Did the synchronization complete?
What can happen:
- Aborted synchronization (Reported as UserAbort in the log)
- SyncEngine was not able to write sync log (SyncLog contains only SYNCSTART info and nothing else)
Common reason:
- User switches the app to background (during the synchronization process)
- The operating system needs more resources and kills the app.
- iOS warns the app that it will be terminated, but the SyncEngine is executing a long-running operation that cannot be interrupted (typically REINDEX)
Other problems
The more you understand the sync process, the better you'll be able to identify the problem.
- Incomplete download (MaxSyncCount)
- Unneeded downloads — records are downloaded and then deleted in cleanup. Check sync filters; often the filter on the client and the filter on related entities don't match, so records arrive only to be immediately discarded.
- Slow upload, mainly in questionnaires: if there are too many upload records, increase MaxExecuteMultiple.
- POA table problems (Dataverse only) — the PrincipalObjectAccess table stores record sharing information. When it grows very large, or when individual users/entities have an unusual number of shares, server-side queries during sync slow down dramatically. Use the POA analyzer to identify which entities and users are responsible. This is one of the most common causes of "1-2 entities take forever" symptoms on Dataverse backends.
How to investigate problems
- Log files
- Analyze the Sync log, especially <Analysis> node
- Use SyncStats analyzer if you need to see the big picture from multiple sync logs
- Switch on Diagnostic Sync Logs (either globally in project configuration or in a particular device in the Setup screen).
- Look for problems in other logs (Online log etc.; available from AboutForm)
- Try to collect info about the data size (FullSync detailed logs list record counts per table)
- On-device tools
- Storage analyzer — see what's actually taking up space on the device (entities, blobs, attachments, cloud documents, SmartSync definitions).
- Change List — local changes waiting for the next sync. Useful when troubleshooting upload problems.
- SyncStats analyzer — see above; also available on-device.
- POA analyzer — Dataverse only; inspects the PrincipalObjectAccess table for sharing-related performance issues.
- Network inspection
- Fiddler — inspects HTTP traffic between device and server. Note: enabling Fiddler decreases performance, so use it for diagnosis only, not measurement.
AI-assisted analysis
Resco Agents is an MCP server that gives an AI assistant (Claude, ChatGPT, Copilot, Cursor, etc.) direct access to your project's sync logs and configuration.

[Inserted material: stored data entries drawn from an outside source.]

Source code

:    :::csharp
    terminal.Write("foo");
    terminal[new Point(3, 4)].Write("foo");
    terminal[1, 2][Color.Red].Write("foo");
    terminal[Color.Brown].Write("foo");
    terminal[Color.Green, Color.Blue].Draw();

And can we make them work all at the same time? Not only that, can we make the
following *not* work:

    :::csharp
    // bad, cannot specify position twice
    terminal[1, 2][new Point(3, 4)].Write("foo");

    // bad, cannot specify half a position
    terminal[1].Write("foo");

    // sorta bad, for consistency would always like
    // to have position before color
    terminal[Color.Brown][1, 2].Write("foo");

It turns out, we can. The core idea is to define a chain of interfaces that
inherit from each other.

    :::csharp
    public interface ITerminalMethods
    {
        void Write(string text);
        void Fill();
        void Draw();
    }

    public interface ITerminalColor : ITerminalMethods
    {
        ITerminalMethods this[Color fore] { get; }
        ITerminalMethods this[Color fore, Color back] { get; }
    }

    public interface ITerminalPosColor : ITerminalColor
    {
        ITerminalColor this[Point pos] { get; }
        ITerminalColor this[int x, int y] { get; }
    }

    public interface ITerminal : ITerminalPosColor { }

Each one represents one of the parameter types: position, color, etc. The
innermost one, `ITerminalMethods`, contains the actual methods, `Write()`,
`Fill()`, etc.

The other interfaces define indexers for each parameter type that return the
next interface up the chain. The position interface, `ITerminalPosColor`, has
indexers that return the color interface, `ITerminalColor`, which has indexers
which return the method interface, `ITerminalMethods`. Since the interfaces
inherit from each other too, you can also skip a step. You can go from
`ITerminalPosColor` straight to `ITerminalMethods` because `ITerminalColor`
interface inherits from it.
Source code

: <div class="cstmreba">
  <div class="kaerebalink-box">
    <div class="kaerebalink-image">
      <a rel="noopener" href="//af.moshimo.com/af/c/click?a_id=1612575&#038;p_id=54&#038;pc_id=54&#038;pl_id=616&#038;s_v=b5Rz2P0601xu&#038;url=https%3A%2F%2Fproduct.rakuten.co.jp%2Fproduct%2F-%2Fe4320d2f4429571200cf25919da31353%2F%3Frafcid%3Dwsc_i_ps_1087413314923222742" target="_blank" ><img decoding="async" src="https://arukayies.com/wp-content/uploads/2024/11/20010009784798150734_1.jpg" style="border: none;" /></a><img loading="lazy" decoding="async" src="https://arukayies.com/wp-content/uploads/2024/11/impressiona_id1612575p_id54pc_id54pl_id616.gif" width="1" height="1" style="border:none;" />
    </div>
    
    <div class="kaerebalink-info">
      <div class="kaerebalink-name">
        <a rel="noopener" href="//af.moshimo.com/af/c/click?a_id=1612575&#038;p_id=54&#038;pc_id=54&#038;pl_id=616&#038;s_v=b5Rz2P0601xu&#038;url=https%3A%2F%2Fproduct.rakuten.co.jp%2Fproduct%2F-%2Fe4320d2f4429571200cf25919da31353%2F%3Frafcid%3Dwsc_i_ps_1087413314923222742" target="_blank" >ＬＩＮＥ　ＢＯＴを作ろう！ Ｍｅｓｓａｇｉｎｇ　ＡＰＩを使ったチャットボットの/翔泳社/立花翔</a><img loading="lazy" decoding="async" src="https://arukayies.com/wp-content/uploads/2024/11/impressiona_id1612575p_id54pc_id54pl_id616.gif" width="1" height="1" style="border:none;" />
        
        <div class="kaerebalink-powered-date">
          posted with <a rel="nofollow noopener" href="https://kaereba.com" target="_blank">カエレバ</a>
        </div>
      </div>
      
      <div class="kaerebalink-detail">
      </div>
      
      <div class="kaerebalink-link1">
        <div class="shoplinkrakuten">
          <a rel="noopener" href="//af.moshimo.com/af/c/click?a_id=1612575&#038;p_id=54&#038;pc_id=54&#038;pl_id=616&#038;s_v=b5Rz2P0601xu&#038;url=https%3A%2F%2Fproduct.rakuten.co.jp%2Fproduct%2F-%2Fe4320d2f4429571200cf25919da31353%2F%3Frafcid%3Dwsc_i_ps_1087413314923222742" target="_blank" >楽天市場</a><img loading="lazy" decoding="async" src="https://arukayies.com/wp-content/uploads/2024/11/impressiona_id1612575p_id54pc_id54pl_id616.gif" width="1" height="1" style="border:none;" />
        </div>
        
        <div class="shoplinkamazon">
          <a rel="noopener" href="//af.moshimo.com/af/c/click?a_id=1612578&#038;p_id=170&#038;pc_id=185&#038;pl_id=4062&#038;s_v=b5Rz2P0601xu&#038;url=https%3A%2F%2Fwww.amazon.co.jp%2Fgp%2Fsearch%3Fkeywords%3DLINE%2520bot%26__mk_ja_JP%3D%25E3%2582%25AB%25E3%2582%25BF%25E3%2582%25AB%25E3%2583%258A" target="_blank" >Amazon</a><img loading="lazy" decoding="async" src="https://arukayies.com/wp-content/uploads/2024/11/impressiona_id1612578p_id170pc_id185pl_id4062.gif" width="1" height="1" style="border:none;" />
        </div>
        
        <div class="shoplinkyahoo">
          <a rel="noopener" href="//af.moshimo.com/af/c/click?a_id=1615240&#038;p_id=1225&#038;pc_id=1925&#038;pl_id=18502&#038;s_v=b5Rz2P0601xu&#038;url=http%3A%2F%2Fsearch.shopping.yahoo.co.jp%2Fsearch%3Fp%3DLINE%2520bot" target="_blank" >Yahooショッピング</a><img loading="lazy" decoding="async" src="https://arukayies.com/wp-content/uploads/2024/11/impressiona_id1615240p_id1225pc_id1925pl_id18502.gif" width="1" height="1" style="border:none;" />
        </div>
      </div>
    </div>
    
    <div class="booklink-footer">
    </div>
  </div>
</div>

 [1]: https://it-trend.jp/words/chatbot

Instead of exporting CSV from the Sync Dashboard and reading through it manually, you can ask questions in natural language.
Relevant tools include fetchSyncLogs (query the sync log corpus with a prompt, date range, and user filter), getSyncLogDetail (pull a full log body for one sync session), listSyncFilters / getSyncFilter (inspect the filter that produced a given sync behavior), and dataverse_get_table_stats (record counts, growth history, and indexes for any Dataverse table). See Resco Agents for setup and the full tool list.